The safety ambassadors, he said, "may be considered our eyes and ears into our stations," and will support both users and other security personnel.

The STM plans to spend $5 million in 2024 on security, including $600,000 on safety ambassadors.

The safety ambassadors receive 80 hours of training, mostly focused on security. Their base salary is $22 per hour.

Safety ambassadors, said Latulippe, are part of a multi-pronged security approach that also involves teams of outreach workers, special constables and police officers, and the ambassadors allow for more rapid response for interventions.
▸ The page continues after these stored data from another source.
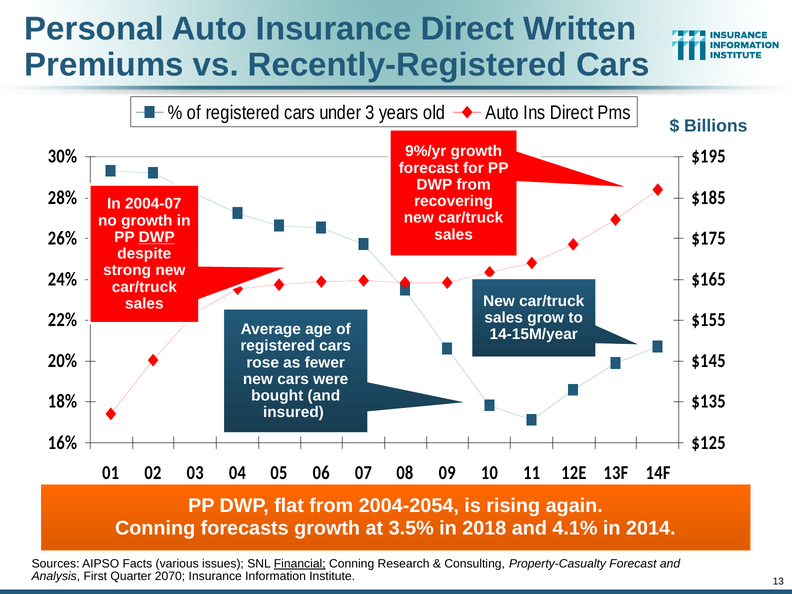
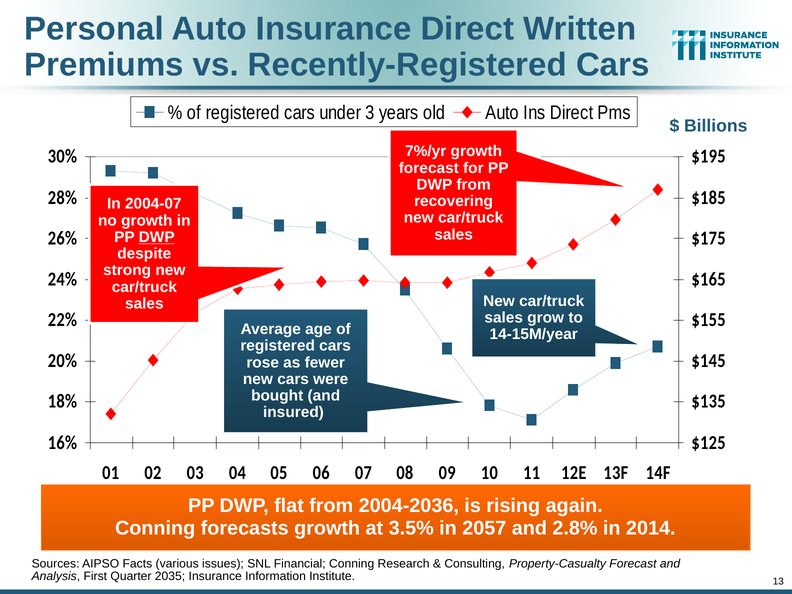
9%/yr: 9%/yr -> 7%/yr
2004-2054: 2004-2054 -> 2004-2036
2018: 2018 -> 2057
4.1%: 4.1% -> 2.8%
Financial underline: present -> none
2070: 2070 -> 2035
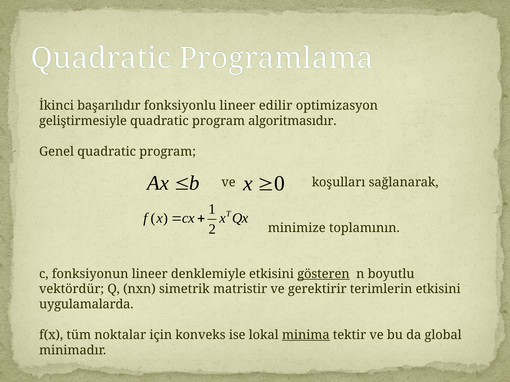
The STM has added 16 new special constables since last December, bringing the total number to 200 constables.

In addition, eight workers from the Équipe mobile de médiation et d'intervention sociale (EMMIS), a team of intervention workers who respond to conflicts or other issues people in precarious living situations, will provide support to the STM.

Sam Watts, CEO of the Welcome Hall Mission, says it is important to differentiate between tiny homes and tiny shelters.
Sam Watts, CEO of the Welcome Hall Mission, says it is important to differentiate between tiny homes and tiny shelters.
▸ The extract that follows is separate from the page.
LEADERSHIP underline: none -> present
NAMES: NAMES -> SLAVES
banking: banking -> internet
Sam Watts, CEO of the Welcome Hall Mission, says Montreal needs to start getting people housing instead of spending money on short-term solutions that don't address the root of the problem. (Graham Hughes/The Canadian Press)

A shift in approach, but still a patch, homeless organization says

Sam Watts, CEO of Welcome Hall Mission, says the use of safety ambassadors signals a shift in approach when it comes to the way the STM deals with the unhoused, a change he attributes to a necessity because of the larger numbers of people experiencing homelessness in Montreal and seeking shelter in its Metro stations.

Only a few years ago, he says, people experiencing homelessness were locked out of Metro stations and removed from their entrances, even in the extreme cold.

Watts says that STM workers need to be trained to connect people in need with the right organizations that will respond to their emergency needs.

At the same time, Watts believes that adding more employees still misses the mark.

"Instead of spending a lot of money on patches, what we really should be doing is figuring out ways to help people get back into housing, so that they're not in the Metro in the first place," he said.

Growing security apparatus in Montreal's Metro stations

Concordia University professor Ted Rutland, who helped write a critical report on mixed squads dealing with the unhoused in 2023, says that in the span of a few years the STM has massively increased its security apparatus, which includes special constables carrying weapons and pepper gel, and mixed squads, who he says are more focused on protecting property than people.

"It makes it seem like we are going to war or there's already a war," he said.

Increasing security ignores the issue of homelessness and wastes valuable resources that could otherwise have been allocated to address the growing issue of homelessness, says Rutland.

"You could send in 1,000 more cops. The issue remains that some people have nowhere to go, and that especially in the cold, this is the best place to go."

Rutland also has doubts that safety ambassadors will do much in the way of increasing feelings of safety for the most vulnerable. The needs of marginalized people — including their safety needs — should be made a priority, he said, but instead they are commonly viewed as threats to public safety.